Ulster Unionists call for new Budget in light of current untenable situation

The Ulster Unionist Party has said that the current 2011-2015 budget is no longer fit for purpose. The Party has called for a new budget that takes account of the changed financial and political environment, not least the fact that the current Assembly will run for a year longer than the current budget. 

Ulster Unionist Party Leader Mike Nesbitt said; 

“The Assembly is at a financial crossroads. We can continue the bickering that characterised the June Monitoring Round into the next round in October, or we can face up to the reality that the budget was never fit for purpose, and start again. We support the latter, not least because we will need a new budget anyway, and the current one runs out a year before the Assembly mandate, so financial year 2015-2016 is a blank canvass. 

“In March 2011, the then Finance Minister, Sammy Wilson claimed that the two Parties agreeing a ‘fair, balanced budget’ budget was proof of a ‘growing maturity’. Unfortunately, as the Ulster Unionist Party constantly warned at the time and in the years since, the budget has been found to be totally inoperable and still looks as numerically illiterate as the day it was agreed. 

 “The best example is Health. When my colleague Michael McGimpsey was Minister, he was subject to vicious verbal assaults when he warned of the negative consequences of the budget settlement. Three years on, and his successor Edwin Poots, has asked for the very sum of money Michael identified as critical to the safe operation of the NHS. 

“Heretofore, the DUP has papered over the cracks in the Health budget through the Monitoring Rounds, but that is no longer possible and they have had to come clean about the problem. The budget simply doesn’t add up, and it is the vulnerable and those in most need who are suffering. 

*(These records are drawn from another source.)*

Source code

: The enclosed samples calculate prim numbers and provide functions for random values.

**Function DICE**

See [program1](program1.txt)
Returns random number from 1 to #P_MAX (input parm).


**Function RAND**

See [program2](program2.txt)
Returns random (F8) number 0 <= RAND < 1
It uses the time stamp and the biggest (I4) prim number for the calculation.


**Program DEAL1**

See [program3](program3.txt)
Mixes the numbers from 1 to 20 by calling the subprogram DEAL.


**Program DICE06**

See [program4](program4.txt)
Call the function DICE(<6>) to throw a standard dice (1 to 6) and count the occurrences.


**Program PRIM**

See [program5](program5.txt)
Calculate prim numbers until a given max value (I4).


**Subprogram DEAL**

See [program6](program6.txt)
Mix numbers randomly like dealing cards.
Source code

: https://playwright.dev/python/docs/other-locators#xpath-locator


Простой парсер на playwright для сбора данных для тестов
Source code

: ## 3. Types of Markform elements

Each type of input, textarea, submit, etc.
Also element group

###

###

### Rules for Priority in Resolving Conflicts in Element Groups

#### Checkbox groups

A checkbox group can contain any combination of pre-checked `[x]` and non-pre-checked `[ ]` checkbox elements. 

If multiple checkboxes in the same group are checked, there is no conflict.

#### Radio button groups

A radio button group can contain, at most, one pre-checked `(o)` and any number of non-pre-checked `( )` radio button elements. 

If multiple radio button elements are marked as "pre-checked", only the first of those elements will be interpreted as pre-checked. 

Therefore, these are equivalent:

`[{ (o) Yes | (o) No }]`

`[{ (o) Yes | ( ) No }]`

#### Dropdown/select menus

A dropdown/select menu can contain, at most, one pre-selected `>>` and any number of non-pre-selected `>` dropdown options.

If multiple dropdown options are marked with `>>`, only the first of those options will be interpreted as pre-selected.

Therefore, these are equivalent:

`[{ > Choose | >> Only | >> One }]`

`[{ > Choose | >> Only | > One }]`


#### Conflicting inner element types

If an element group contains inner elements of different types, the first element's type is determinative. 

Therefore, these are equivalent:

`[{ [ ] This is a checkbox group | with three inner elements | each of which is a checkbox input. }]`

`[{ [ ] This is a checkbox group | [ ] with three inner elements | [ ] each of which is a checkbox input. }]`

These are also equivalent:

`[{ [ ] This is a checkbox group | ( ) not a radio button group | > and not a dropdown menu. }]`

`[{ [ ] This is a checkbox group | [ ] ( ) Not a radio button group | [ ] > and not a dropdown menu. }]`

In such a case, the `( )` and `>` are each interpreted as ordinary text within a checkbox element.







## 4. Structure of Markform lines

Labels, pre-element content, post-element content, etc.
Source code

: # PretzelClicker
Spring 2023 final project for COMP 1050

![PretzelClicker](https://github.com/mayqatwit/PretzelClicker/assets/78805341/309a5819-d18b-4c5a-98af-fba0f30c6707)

“My Party understands that bringing in a new Budget at this stage will not be easy, but it is a challenge which the Assembly must step up and face. At this stage I would like to see any contracts honoured that have been entered into and formally commenced.  A new Budget would not be about stopping major strategic projects, instead it would a chance to look holistically at the budget, think again, and bring forward in a timely manner a financial plan that brings certainty to Executive Ministers who are currently staring at a final year in office with no agreement on what they have to spend.”